### 抜粋本文
幼児退行していた11年間の話 その①

私は現在38歳である。27歳から38歳まで幼児退行をしていた。この度そのトンネルを抜けたようなので記録として残したい。

 

簡単なプロフィール

年齢:38歳

性別:女

職業:自営業

 

初めて幼児退行を起こした時のことははっきりと覚えている。27歳で初めて彼氏ができたときのことだ。27歳で初彼氏というと奥手のように聞こえるかもしれないがそうではない。初体験を15歳で済ませてから、どう控えめに言っても性には奔放であった。相手がたくさんいながらも「彼氏」というものがいなかったのは、ひとえに私自身が対象男性と安定した関係を作れなかった、もしくはその必要を感じなかっただけである。

### データ内容
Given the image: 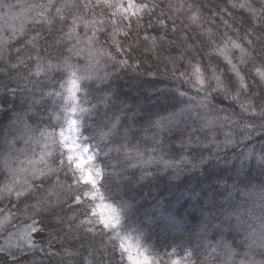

### 指示
幼児退行していた11年間を振り返る文章を、最後の文の後から書き継いでください。

### 回答
その彼ともそんな風に気軽なセックス相手として出会った。これまでと違ったのは彼がとてもよい男だったことだ。セックス以外どのように男と過ごしていいかわからない私に、彼は丁寧に告白をし「ちゃんと付き合おう」といった。「ちゃんと」というものがどういうことかわからない。男性はセックスだけがほしいのだと信じていた私は、彼が私と様々なことについて話し合おうとし、私を理解しようとし続ける姿勢に衝撃を受けた。

 

そんな風にして私の心も自然と開かれていったある日、それは起きた。その日、たわいもない話をしていた彼は何かを説明するために、ジェスチャーとして手をグーにして振り上げた。私はその動作をまねした。そして、彼を見てにっこり笑った。その感覚はとても不思議で、今でもはっきりと覚えている。そのとろけそうに甘い感覚を。当時はなぜ自分がそのようなことをしたかわからなかったがいまではわかる。それは、「ほらみて、パパ私もできるの。すごいでしょう」という幼児そのものの感覚だったのだ。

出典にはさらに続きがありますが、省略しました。